New York City weighs fresh restrictions for Times Square New Year’s Eve celebration
Teresa Hui, 40, of Brooklyn, wears 2022 numeral glasses and a face mask in Times Square ahead of New Year’s Eve celebrations as the Omicron coronavirus variant continues to spread in Manhattan, New York City, U.S., December 20, 2021.
Andrew Kelly | Reuters
New York Mayor Bill de Blasio is weighing whether to impose more safety restrictions on the city’s annual New Year’s Eve celebration in Times Square.
“We’re looking to add additional measures to make it even safer. We’re still in discussion. The goal, of course, is to keep it going,” de Blasio said in an interview Wednesday morning on CNN.
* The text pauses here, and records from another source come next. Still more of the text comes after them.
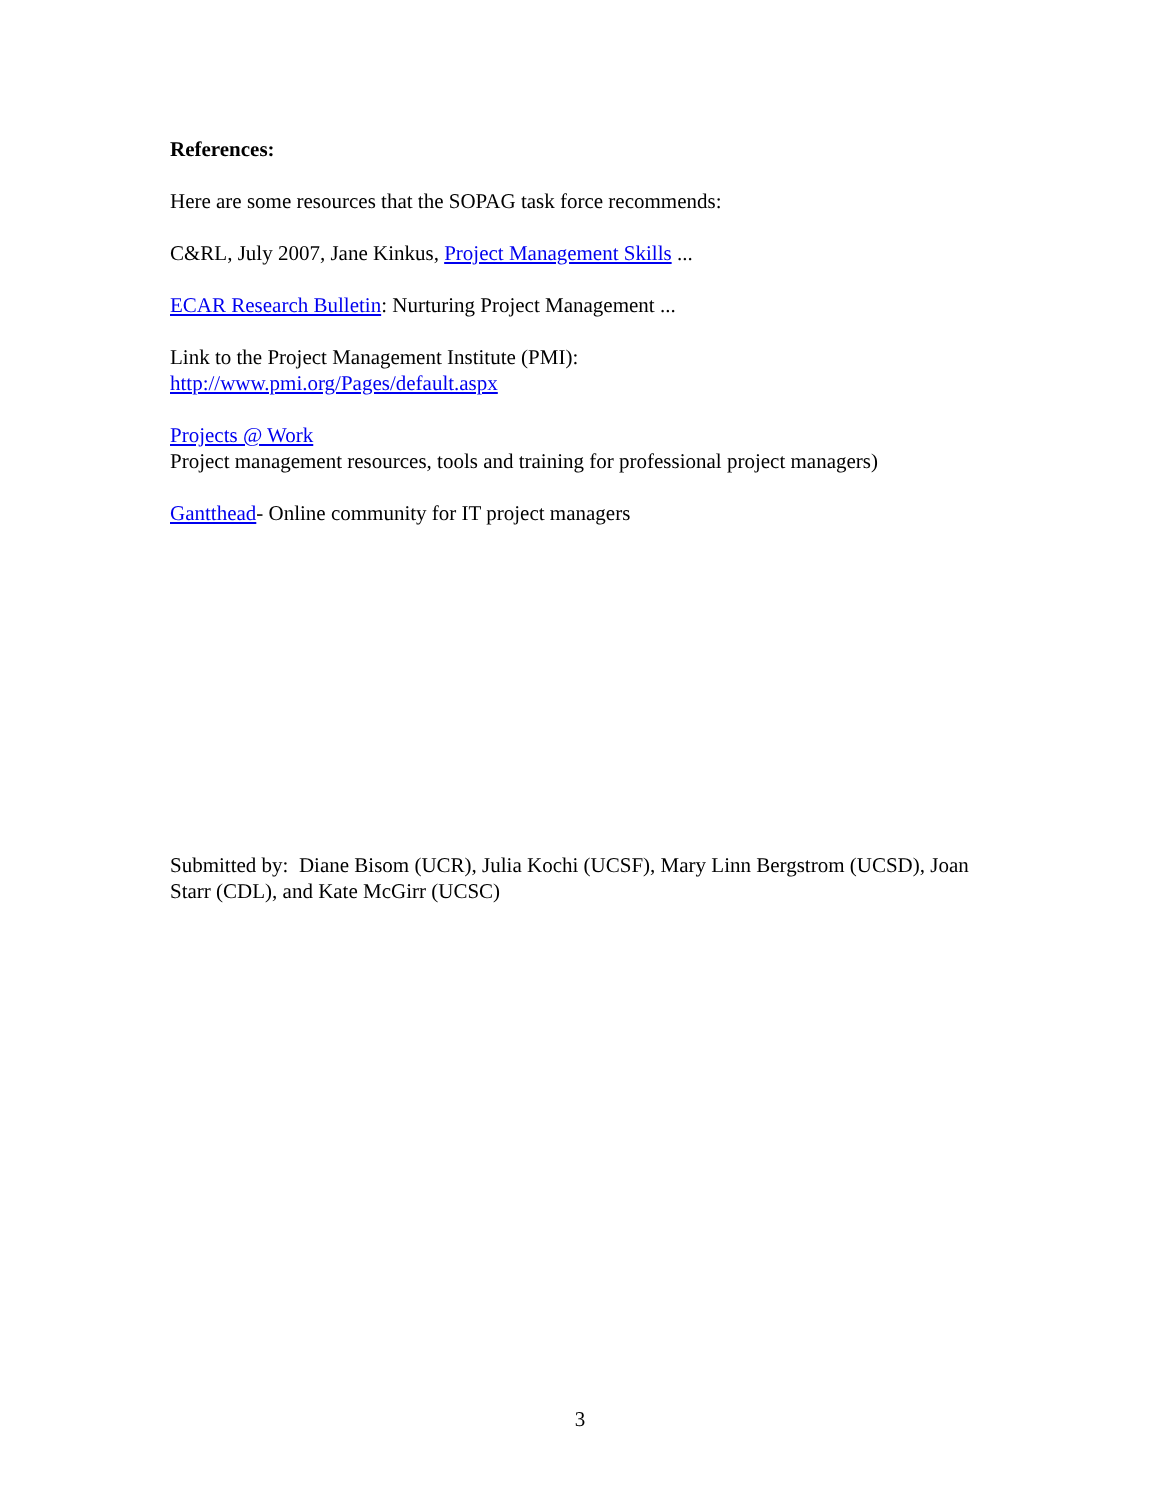References:
Here are some resources that the SOPAG task force recommends:
C&RL, July 2007, Jane Kinkus, Project Management Skills ...
ECAR Research Bulletin: Nurturing Project Management ...
Link to the Project Management Institute (PMI):
http://www.pmi.org/Pages/default.aspx
Projects @ Work
Project management resources, tools and training for professional project managers)
Gantthead- Online community for IT project managers
Submitted by: Diane Bisom (UCR), Julia Kochi (UCSF), Mary Linn Bergstrom (UCSD), Joan Starr (CDL), and Kate McGirr (UCSC)
3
On Wednesday, the mayor and his health advisors announced that they are opening seven new city-run Covid testing centers and five new city-run centers that will hand out at-home rapid test kits.
The New Year’s Eve celebration requires all attendees, unless they have a medical exemption, to be fully vaccinated at least two weeks beforehand, which would have been Friday. It doesn’t require booster doses or masks for vaccinated people. The mayor said he’ll announce any changes by Christmas.
The annual party comes as New York City grapples with a major uptick in Covid-19 cases. More than 9% of people in the city who got tested for Covid had the virus as of Saturday. The so-called positivity rate, which shows the level of infection in an area, almost doubled in one week, according to the New York City Health Department’s most recent data.
“If we need to make any other modifications, obviously, working very closely with our health care leaders, we’ll decide that in the course this week, we’ll announce it before Christmas,” De Blasio told reporters at a news conference on Monday.
The Times Square Alliance, which organizes the New Year’s Eve ball drop, said it was working with the city and hoped to announce any changes before Christmas.
Last year, the city and the Times Square Alliance held a fully masked New Year’s celebration without the huge crowds revelers are used to seeing.
City officials hoped to have a more normal, though fully vaccinated, celebration this year after the Biden administration launched a massive vaccination campaign over the last year. New York state has one of the highest vaccination rates in the country with just over 71% of its residents fully immunized against Covid, compared with some 62% of the U.S. population.
Now, as the new omicron variant rages through the city, certain live performances and Broadway shows have been canceled, like Radio City Music Hall’s ‘Christmas Spectacular’ featuring the Rockettes.